Recently, National City Corporation (NCC) received a capital infusion of approximately $7b which in all likelihood will be used for both recognized and new loan losses. While devastating for existing shareholders who stand to lose a third of their share's value, this financial maneuver gives National City the wherewithal to cover losses and move forward going into the 2009 fiscal year.
National City was overloaded with high risk real estate and to make matters worse deployed a lot of capital to buybacks and acquisitions during the 'bubble," so the old shareholders are getting payback for irrational exuberance. This is bad for them, but good for you. In my view, along with several respected analysts' opinions this past week, NCC now will become a good bank vs. a bad bank.
It is now likely that National City will sell vagrant portfolio loans at a deep discount or by moving the loans held for sale and thus marking them to market. Before the bank turns a profit next year, the estimated book value of NCC now is $7.00 per share. Earnings at NCC will hopefully come in at $0.40 per share in 2009, and $0.55 per share in 2010. At that time, NCC will roll on, putting the 2007/08 near collapse onto the ash heap of history.

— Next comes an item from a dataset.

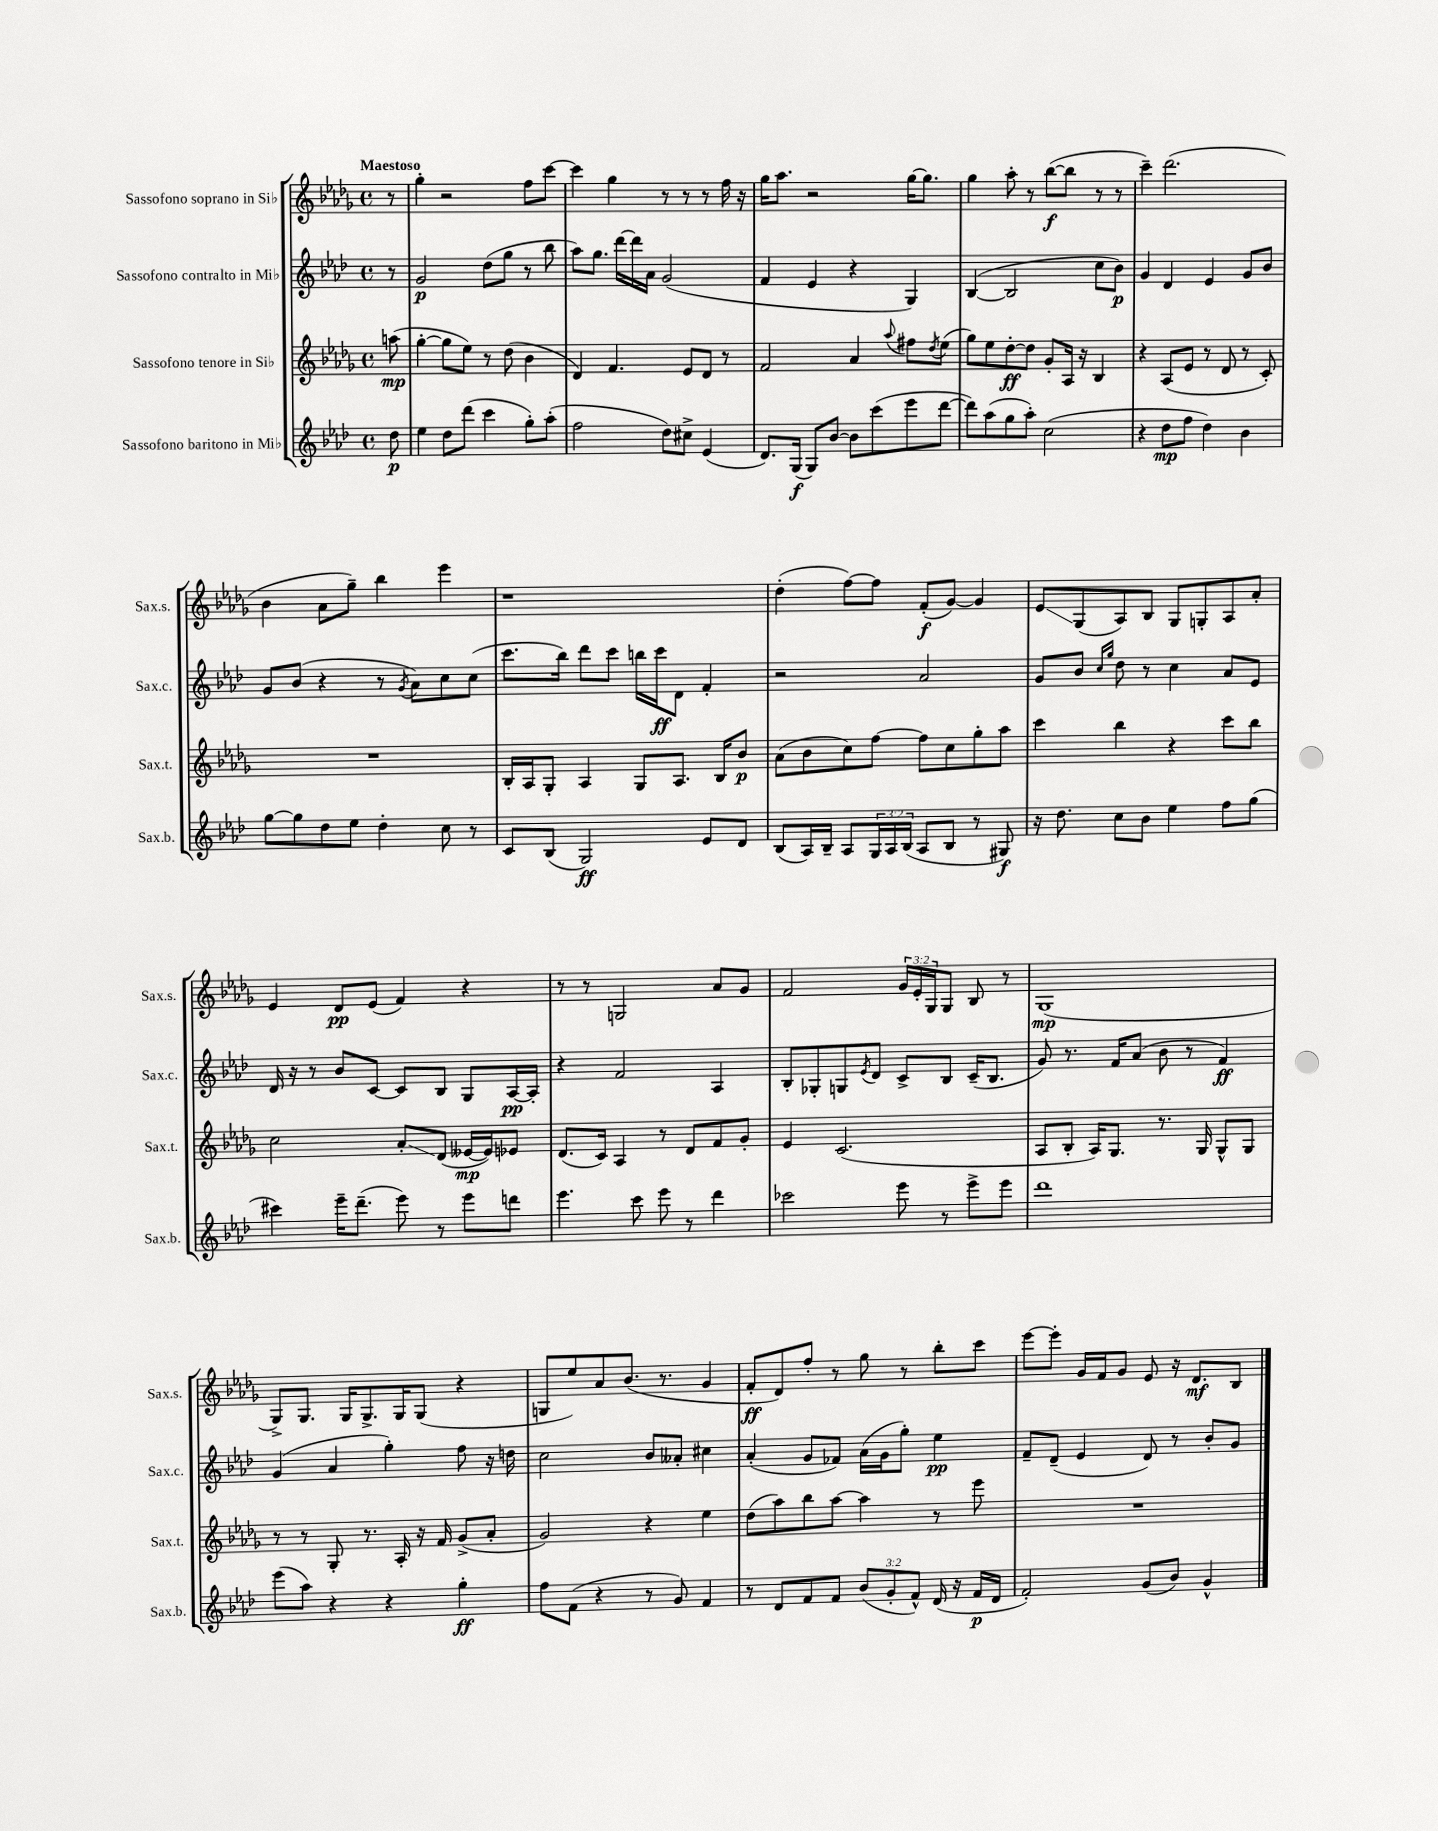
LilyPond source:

National City Corporation is a financial holding company operating primarily in Ohio, Florida, Illinois, Indiana, Michigan, Kentucky, Missouri, Pennsylvania and Wisconsin, In addition, NCC operates 410 retail mortgage offices throughout the United States. Buying MidAmerica Savings in the Chicago region and Fidelity Bankshares of southeast Florida gave the bank some terrible loans, but also a large Hispanic footprint which will be an important building block for future market penetration in Latino communities.

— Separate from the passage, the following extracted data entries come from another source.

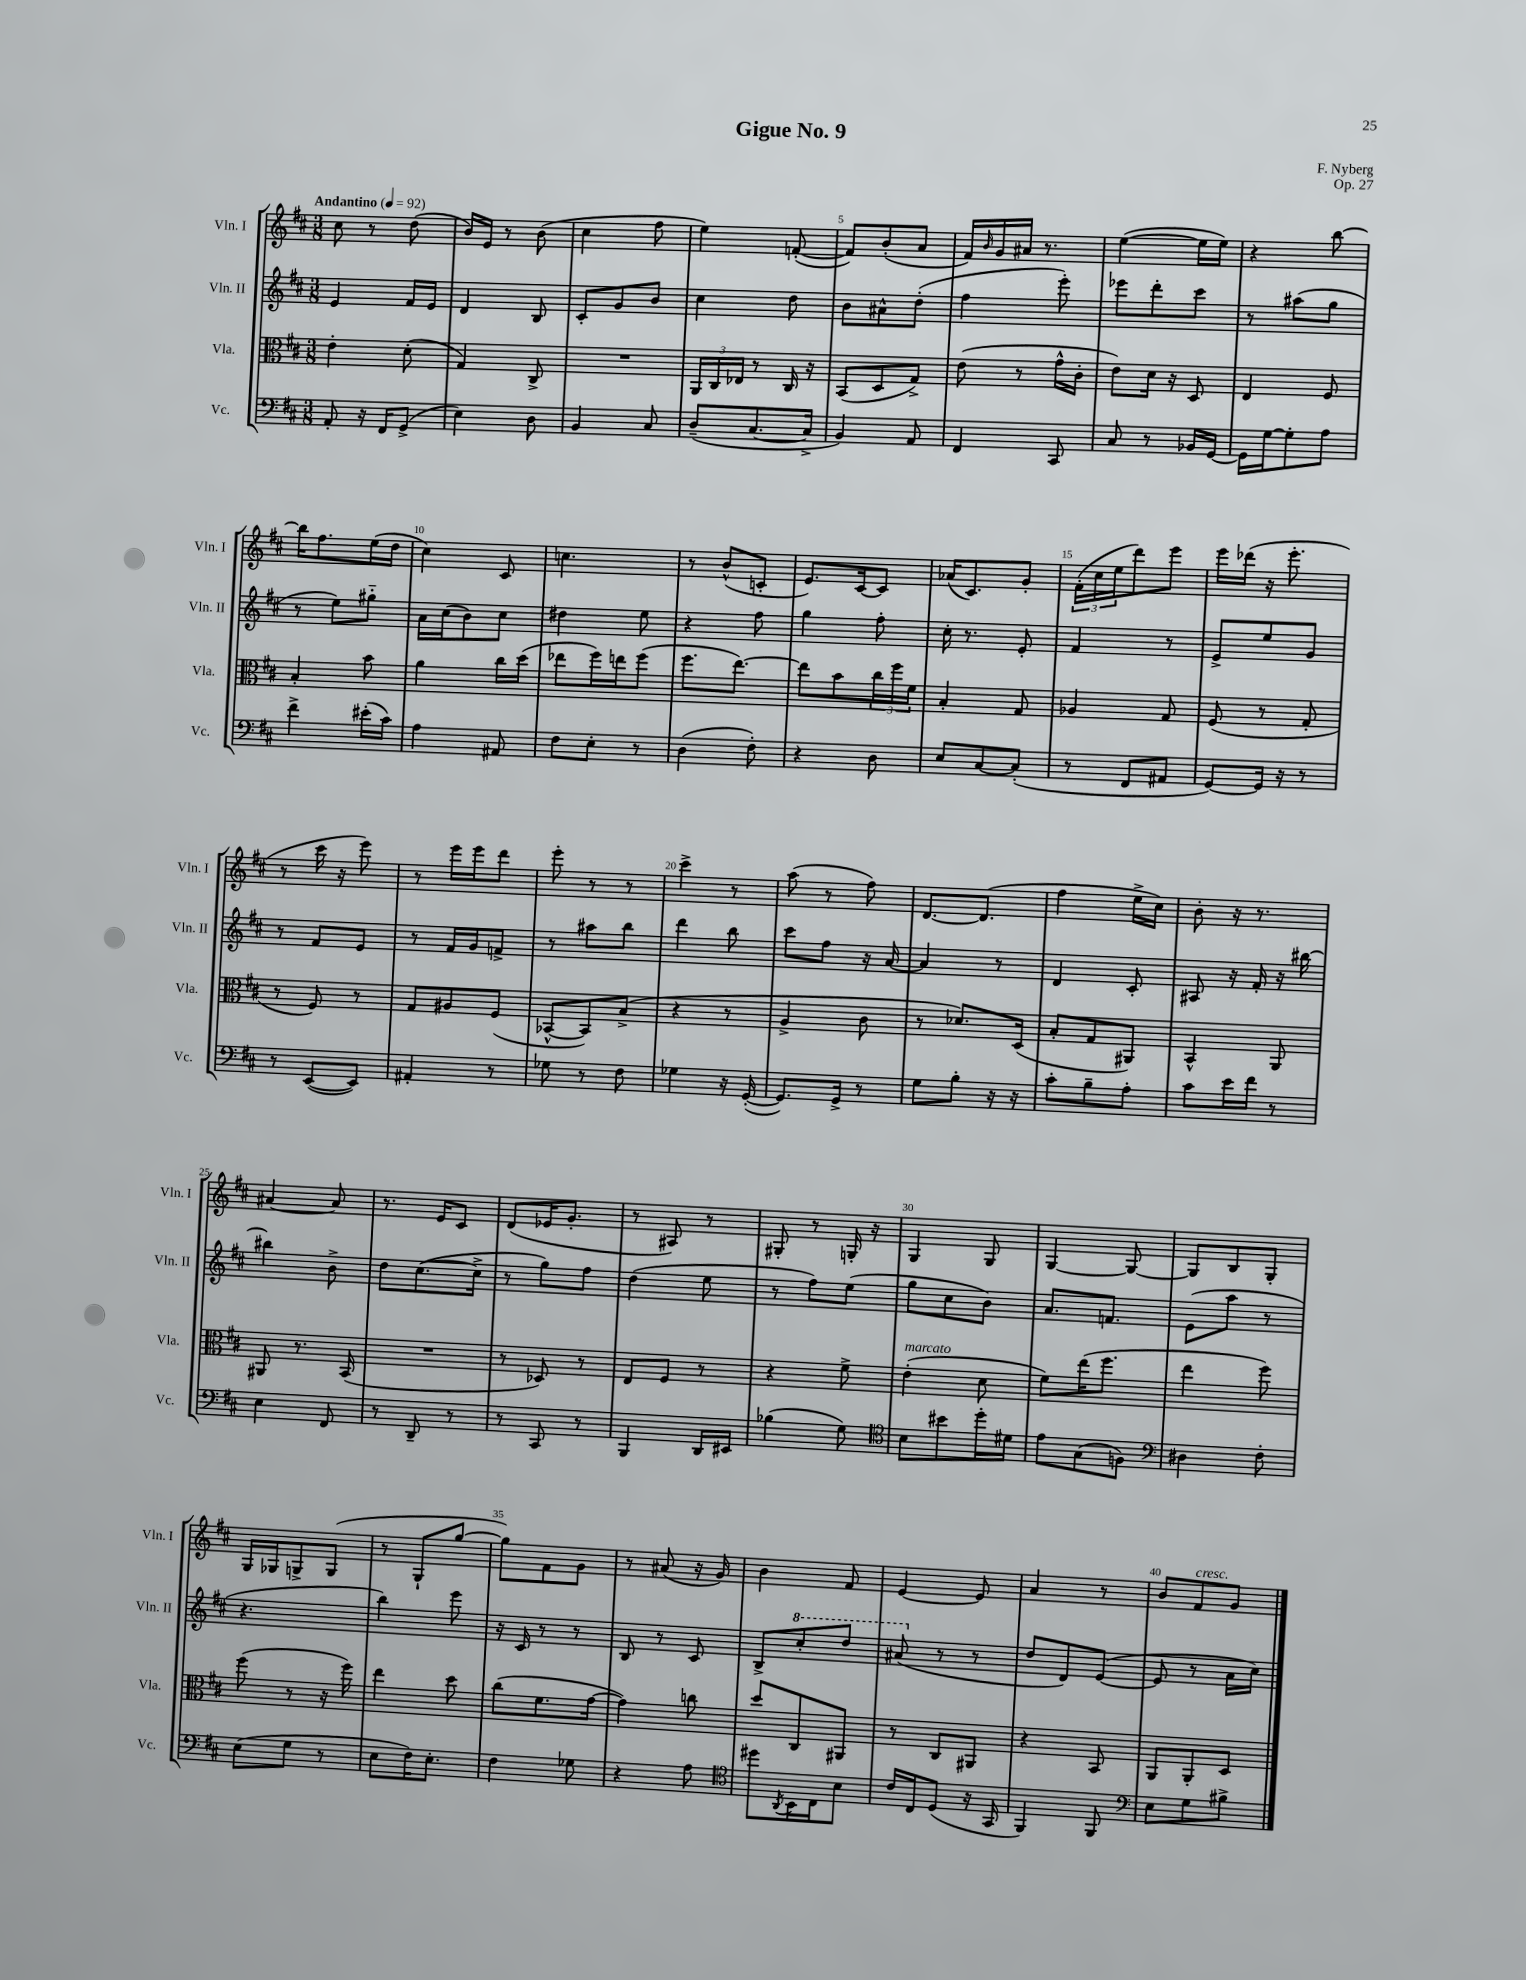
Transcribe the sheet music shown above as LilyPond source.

\header { title = "Gigue No. 9" composer = "F. Nyberg" opus = "Op. 27" }
<<
\new StaffGroup <<
\new Staff = "s0" \with { instrumentName = "Vln. I" shortInstrumentName = "Vln. I" } {
    \clef treble \key d \major \numericTimeSignature \time 3/8 \tempo "Andantino" 4 = 92
    cis''8 r8 d''8( |
    b'16) e'16 r8 b'8( |
    cis''4 fis''8 |
    e''4) f'8~-.( |
    f'8) b'8-.( a'8 |
    fis'16) \grace { b'16 } g'16 ais'16 r8. |
    e''4~( e''16 e''16) |
    r4 b''8~ |
    b''16 fis''8. e''16( d''16 |
    cis''4) cis'8 |
    c''4. |
    r8 b'8-^( c'8-. |
    e'8.) cis'16~ cis'8 |
    aes'16( cis'8.) g'8-. |
    \tuplet 3/2 { fis'16-.( cis''16 e''16 } d'''8) e'''8 |
    e'''16 des'''16( r16 e'''8.-. |
    r8 cis'''16 r16 e'''8) |
    r8 e'''16 e'''16 d'''8 |
    e'''8-. r8 r8 |
    cis'''4-> r8 |
    a''8( r8 fis''8) |
    d'8.~ d'8.( |
    fis''4 e''16-> cis''16) |
    b'8-. r16 r8. |
    ais'4~ ais'8 |
    r8. e'16 cis'8 |
    d'8( ees'16 g'8.-. |
    r8 ais8) r8 |
    gis8-. r8 g16-. r16 |
    g4 g8 |
    g4~ g8~ |
    g8 b8 g8-. |
    g16 ges16 g8-> g8( |
    r8 g8-! g''8~ |
    g''8) fis'8 g'8 |
    r8 ais'8( r16 g'16) |
    b'4 fis'8 |
    e'4~ e'8 |
    a'4 r8 |
    b'8 fis'8^\markup { \italic "cresc." } g'8 \bar "|." |
}
\new Staff = "s1" \with { instrumentName = "Vln. II" shortInstrumentName = "Vln. II" } {
    \clef treble \key d \major \numericTimeSignature \time 3/8
    e'4 fis'16 e'16 |
    d'4 b8 |
    cis'8-. g'8 b'8 |
    cis''4 d''8 |
    b'8 ais'8-^ d''8-.( |
    fis''4 e'''8-.) |
    ees'''8 d'''8-. cis'''8 |
    r8 ais''8( g''8 |
    r8 e''8) gis''8-_ |
    a'16 cis''16( b'8) cis''8 |
    dis''4 e''8 |
    r4 fis''8 |
    g''4 fis''8-. |
    cis''16-. r8. e'8-. |
    fis'4 r8 |
    e'8-> e''8 g'8 |
    r8 fis'8 e'8 |
    r8 fis'16 g'16 f'8-> |
    r8 ais''8 b''8 |
    d'''4 b''8 |
    cis'''8 fis''8 r16 a'16~ |
    a'4 r8 |
    d'4 cis'8-. |
    ais8 r16 fis'16-. r16 bis''16~ |
    bis''4 b'8-> |
    d''8 cis''8.~( cis''16-> |
    r8 g''8) fis''8 |
    d''4( e''8 |
    r8 fis''8) e''8( |
    g''8 cis''8 b'8) |
    a'8. f'8. |
    e'8( a''8 r8 |
    r4. |
    b''4) e'''8 |
    r16 cis'16 r8 r8 |
    b8 r8 cis'8 |
    b8-> \ottava #1 cis'''8-. d'''8 |
    ais''8( \ottava #0 r8 r8 |
    d''8 d'8) e'8~( |
    e'8 r8 a'16 cis''16) \bar "|." |
}
\new Staff = "s2" \with { instrumentName = "Vla." shortInstrumentName = "Vla." } {
    \clef alto \key d \major \numericTimeSignature \time 3/8
    e'4-. d'8-.( |
    g4) cis8-> |
    R4. |
    \tuplet 3/2 { a,16 cis16 ees16 } r8 cis16 r16 |
    b,8( d8 g8->) |
    e'8( r8 g'16-^ cis'16-. |
    e'8) d'16 r16 d8 |
    e4 fis8 |
    b4-. b'8 |
    a'4 cis''16 d''16( |
    ees''8 fis''16) e''16 fis''8( |
    fis''8. e''8.~) |
    e''8 b'8 \tuplet 3/2 { cis''16 fis''16 fis'16 } |
    b4-. g8 |
    aes4 g8 |
    fis8( r8 g8-. |
    r8 fis8) r8 |
    g8 ais8 fis8( |
    bes,8~-^ bes,8) b8->( |
    r4 r8 |
    a4-> cis'8 |
    r8 des'8.) d16( |
    b8-. g8 ais,8) |
    b,4-^ a,8 |
    ais,8 r8. b,16( |
    R4. |
    r8 des8) r8 |
    e8 fis8 r8 |
    r4 fis'8-> |
    e'4-.^\markup { \italic "marcato" }( d'8 |
    fis'8) e''16( fis''8. |
    e''4 fis''8) |
    fis''8( r8 r16 fis''16) |
    e''4 d''8 |
    cis''8( fis'8. g'16~ |
    g'4) c''8 |
    d''8 cis8 ais,8 |
    r8 cis8 ais,8 |
    r4 b,8 |
    a,8 a,8-. d8 \bar "|." |
}
\new Staff = "s3" \with { instrumentName = "Vc." shortInstrumentName = "Vc." } {
    \clef bass \key d \major \numericTimeSignature \time 3/8
    a,8-. r16 fis,16 g,8->( |
    e4) d8 |
    b,4 cis8 |
    d8--( cis8.~ cis16-> |
    b,4) a,8 |
    fis,4 cis,8 |
    cis8 r8 bes,16 g,16~ |
    g,16 g16~ g8-. a8 |
    fis'4-> eis'16-.( cis'16) |
    a4 ais,8 |
    fis8 e8-. r8 |
    d4( fis8-.) |
    r4 d8 |
    e8 cis8~ cis8-.( |
    r8 fis,8 ais,8 |
    g,8~) g,16 r16 r8 |
    r8 e,8~( e,8) |
    ais,4-. r8 |
    ges8 r8 fis8 |
    ges4 r16 g,16~-.( |
    g,8.) g,16-> r8 |
    g8 b8-. r16 r16 |
    cis'8-. b8-- a8-. |
    cis'8 e'16 fis'16 r8 |
    e4 fis,8 |
    r8 d,8-- r8 |
    r8 cis,8 r8 |
    b,,4 d,16 eis,16 |
    bes4( g8) |
    \clef tenor b8 bis'8 d''16-. dis'16 |
    e'8 g8( f8) |
    \clef bass dis4 fis8-. |
    e8( g8 r8 |
    e8 fis16) e8.-. |
    fis4 ges8 |
    r4 a8 |
    \clef tenor dis''8 \acciaccatura { a,8 } b,16 cis16 b8 |
    cis'16 cis16 d8( r16 g,16 |
    fis,4) fis,8 |
    \clef bass e8 g8 bis8-> \bar "|." |
}
>>
>>
\layout { \context { \Score \override BarNumber.break-visibility = ##(#f #t #t) barNumberVisibility = #(every-nth-bar-number-visible 5) } }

Trading at $6.32 per share, and way below the 200-day average due to the dilution of shareholder value, I believe that the market has over compensated for NCC's near demise. The bad news is known, and the transparent manner of Nationl City's funding and flawed loan disposition leaves hardly a doubt that this company will rise up in relatively short order and reward new shareholders willing to forgo dividends common to financial stocks for the likelihood of substantial long term capital gains. Being traded almost like a penny stock on steroids with huge average daily volume over the past ten days, the price action may have bottomed from a 52-week high of $38.32 to a low reached April 23 of $5.87, which is concurrent with the news of the financial strategy of the company.
National City Corporation may suit the speculator who believes that all that could go wrong for NCC is, indeed, old news. National City Corporation's Series F Preferred [NCC+F] 9.875%, currently yielding 11%, may be a nice way to game NCC's comeback as well.
Disclosure: The author does not own NCC stock, but he does have a business relationship with the bank.